_Exercise goal:_ Reproduce the text of each row below verbatim, leaving out the pictures.

_Source data:_

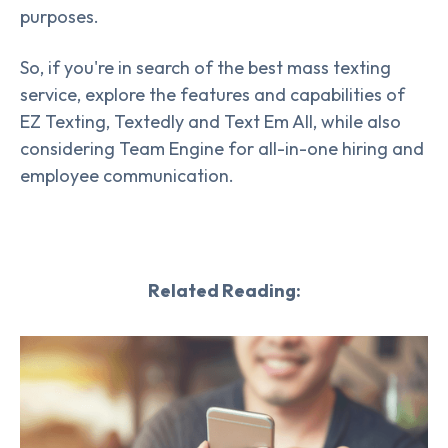
purposes.
So, if you're in search of the best mass texting
service, explore the features and capabilities of
EZ Texting, Textedly and Text Em All, while also
considering Team Engine for all-in-one hiring and
employee communication.
Related Reading:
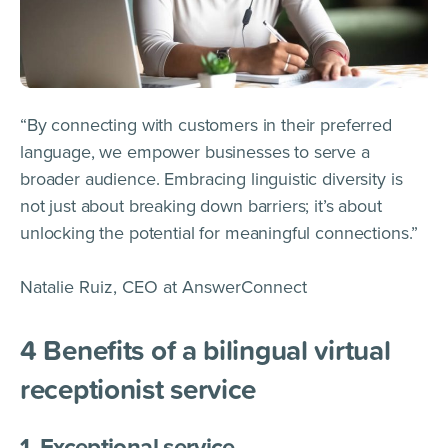
“By connecting with customers in their preferred
language, we empower businesses to serve a
broader audience. Embracing linguistic diversity is
not just about breaking down barriers; it’s about
unlocking the potential for meaningful connections.”
Natalie Ruiz, CEO at AnswerConnect
4
Benefits of a bilingual virtual
receptionist service
1. Exceptional service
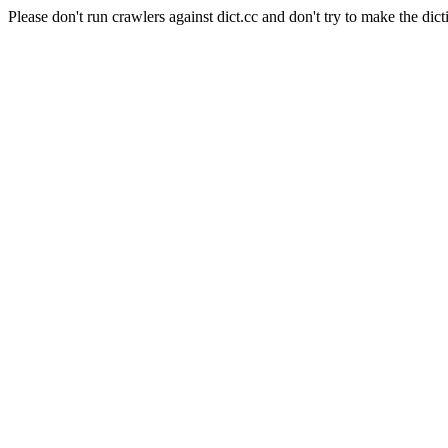
Please don't run crawlers against dict.cc and don't try to make the dict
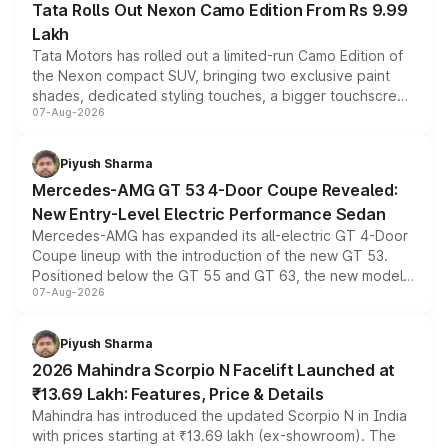
Tata Rolls Out Nexon Camo Edition From Rs 9.99
Lakh
Tata Motors has rolled out a limited-run Camo Edition of
the Nexon compact SUV, bringing two exclusive paint
shades, dedicated styling touches, a bigger touchscreen
07-Aug-2026
and a built-in dashcam, while keeping the existing range
of petrol, diesel and CNG powertrains and transmission
choices unchanged across the model lineup for buyers.
Piyush Sharma
Mercedes-AMG GT 53 4-Door Coupe Revealed:
New Entry-Level Electric Performance Sedan
Mercedes-AMG has expanded its all-electric GT 4-Door
Coupe lineup with the introduction of the new GT 53.
Positioned below the GT 55 and GT 63, the new model
07-Aug-2026
combines dual-motor all-wheel drive, a high-performance
battery and AMG-specific driving technology, offering a
more accessible entry point into the brand's latest
Piyush Sharma
electric performance sedan range.
2026 Mahindra Scorpio N Facelift Launched at
₹13.69 Lakh: Features, Price & Details
Mahindra has introduced the updated Scorpio N in India
with prices starting at ₹13.69 lakh (ex-showroom). The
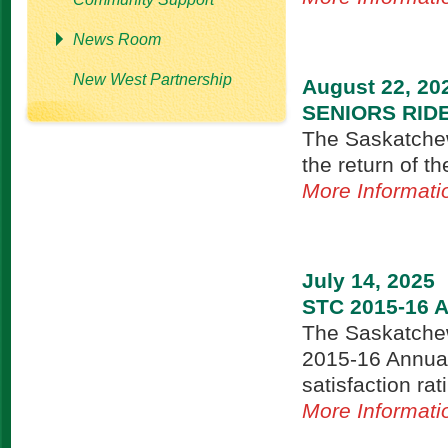
News Room
New West Partnership
August 22, 20
SENIORS RID
The Saskatche
the return of t
More Informati
July 14, 2025
STC 2015-16
The Saskatchew
2015-16 Annual
satisfaction rat
More Informati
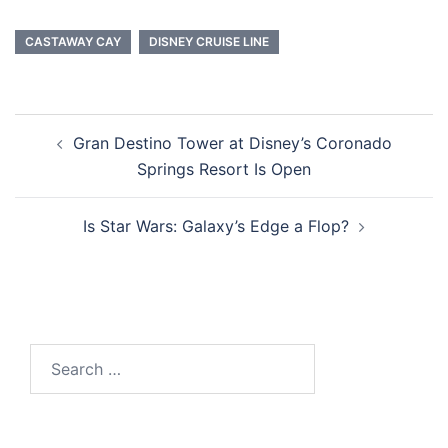
CASTAWAY CAY
DISNEY CRUISE LINE
Post
Gran Destino Tower at Disney’s Coronado
navigation
Springs Resort Is Open
Is Star Wars: Galaxy’s Edge a Flop?
Search
for:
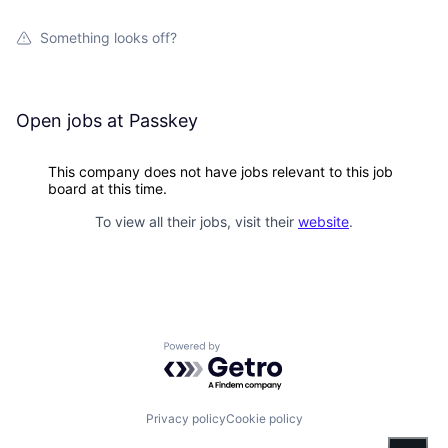
Something looks off?
Open jobs at
Passkey
This company does not have jobs relevant to this job
board at this time.
To view all their jobs, visit their
website
.
Powered by Getro.com
Privacy policy
Cookie policy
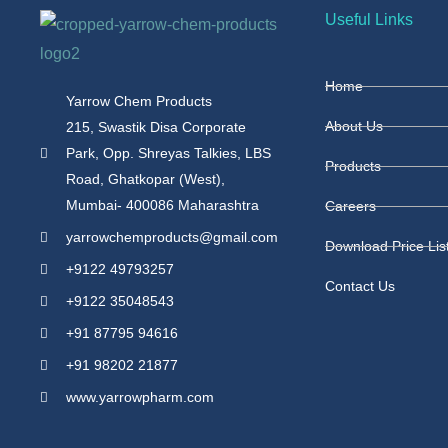
Useful Links
Home
Yarrow Chem Products
About Us
215, Swastik Disa Corporate
Park, Opp. Shreyas Talkies, LBS
Products
Road, Ghatkopar (West),
Mumbai- 400086 Maharashtra
Careers
yarrowchemproducts@gmail.com
Download Price Lis
+9122 49793257
Contact Us
+9122 35048543
+91 87795 94616
+91 98202 21877
www.yarrowpharm.com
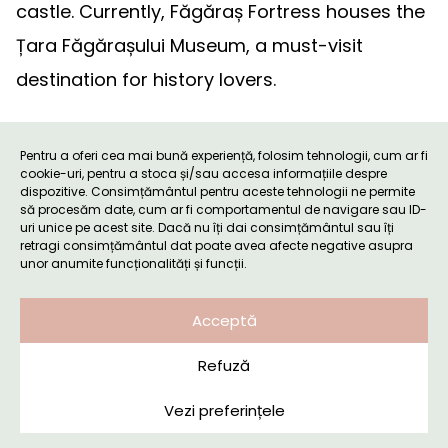
castle. Currently, Făgăraș Fortress houses the
Țara Făgărașului Museum, a must-visit
destination for history lovers.
Tourist Attractions in Țara
Pentru a oferi cea mai bună experiență, folosim tehnologii, cum ar fi
Făgărașului (Făgăraș Land)
cookie-uri, pentru a stoca și/sau accesa informațiile despre
dispozitive. Consimțământul pentru aceste tehnologii ne permite
să procesăm date, cum ar fi comportamentul de navigare sau ID-
uri unice pe acest site. Dacă nu îți dai consimțământul sau îți
retragi consimțământul dat poate avea afecte negative asupra
unor anumite funcționalități și funcții.
Acceptă
Refuză
Vezi preferințele
Booking request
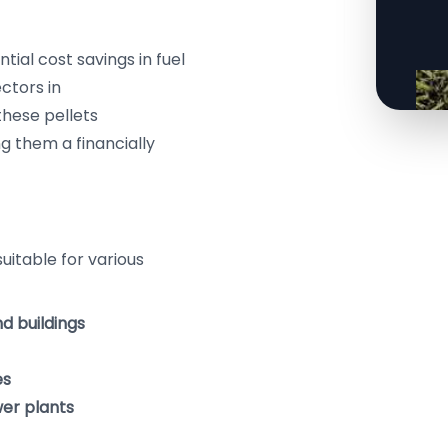
ntial cost savings in fuel
ctors in
these pellets
g them a financially
suitable for various
nd buildings
es
wer plants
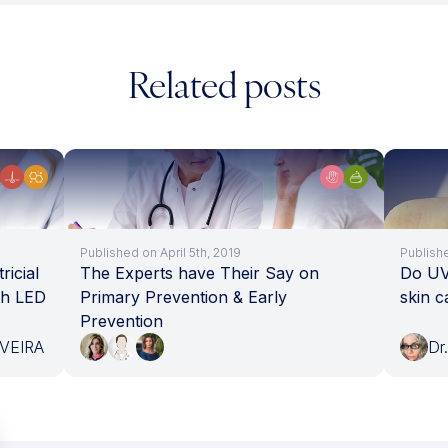
Related posts
Published on April 5th, 2019
Publish
ricial
The Experts have Their Say on
Do UV 
th LED
Primary Prevention & Early
skin 
Prevention
IVEIRA
Dr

_Task output:_
purposes.
So, if you're in search of the best mass texting
service, explore the features and capabilities of
EZ Texting, Textedly and Text Em All, while also
considering Team Engine for all-in-one hiring and
employee communication.
Related Reading:
“By connecting with customers in their preferred
language, we empower businesses to serve a
broader audience. Embracing linguistic diversity is
not just about breaking down barriers; it’s about
unlocking the potential for meaningful connections.”
Natalie Ruiz, CEO at AnswerConnect
4
Benefits of a bilingual virtual
receptionist service
1. Exceptional service
Please don't run crawlers against dict.cc and don't try to make the dict
Tata Rolls Out Nexon Camo Edition From Rs 9.99
Lakh
Tata Motors has rolled out a limited-run Camo Edition of
the Nexon compact SUV, bringing two exclusive paint
shades, dedicated styling touches, a bigger touchscreen
07-Aug-2026
and a built-in dashcam, while keeping the existing range
of petrol, diesel and CNG powertrains and transmission
choices unchanged across the model lineup for buyers.
Piyush Sharma
Mercedes-AMG GT 53 4-Door Coupe Revealed:
New Entry-Level Electric Performance Sedan
Mercedes-AMG has expanded its all-electric GT 4-Door
Coupe lineup with the introduction of the new GT 53.
Positioned below the GT 55 and GT 63, the new model
07-Aug-2026
combines dual-motor all-wheel drive, a high-performance
battery and AMG-specific driving technology, offering a
more accessible entry point into the brand's latest
Piyush Sharma
electric performance sedan range.
2026 Mahindra Scorpio N Facelift Launched at
₹13.69 Lakh: Features, Price & Details
Mahindra has introduced the updated Scorpio N in India
with prices starting at ₹13.69 lakh (ex-showroom). The
News Room
New West Partnership
August 22, 20
SENIORS RID
The Saskatche
the return of t
More Informati
July 14, 2025
STC 2015-16
The Saskatchew
2015-16 Annual
satisfaction rat
More Informati
CASTAWAY CAY
DISNEY CRUISE LINE
Post
Gran Destino Tower at Disney’s Coronado
navigation
Springs Resort Is Open
Is Star Wars: Galaxy’s Edge a Flop?
Search
for:
Something looks off?
Open jobs at
Passkey
This company does not have jobs relevant to this job
board at this time.
To view all their jobs, visit their
website
.
Powered by Getro.com
Privacy policy
Cookie policy
Useful Links
Home
Yarrow Chem Products
About Us
215, Swastik Disa Corporate
Park, Opp. Shreyas Talkies, LBS
Products
Road, Ghatkopar (West),
Mumbai- 400086 Maharashtra
Careers
yarrowchemproducts@gmail.com
Download Price Lis
+9122 49793257
Contact Us
+9122 35048543
+91 87795 94616
+91 98202 21877
www.yarrowpharm.com
castle. Currently, Făgăraș Fortress houses the
Țara Făgărașului Museum, a must-visit
destination for history lovers.
Tourist Attractions in Țara
Pentru a oferi cea mai bună experiență, folosim tehnologii, cum ar fi
Făgărașului (Făgăraș Land)
cookie-uri, pentru a stoca și/sau accesa informațiile despre
dispozitive. Consimțământul pentru aceste tehnologii ne permite
să procesăm date, cum ar fi comportamentul de navigare sau ID-
uri unice pe acest site. Dacă nu îți dai consimțământul sau îți
retragi consimțământul dat poate avea afecte negative asupra
unor anumite funcționalități și funcții.
Acceptă
Refuză
Vezi preferințele
Booking request
ntial cost savings in fuel
ctors in
these pellets
g them a financially
suitable for various
nd buildings
es
wer plants
Related posts
Published on April 5th, 2019
Publish
ricial
The Experts have Their Say on
Do UV 
th LED
Primary Prevention & Early
skin 
Prevention
IVEIRA
Dr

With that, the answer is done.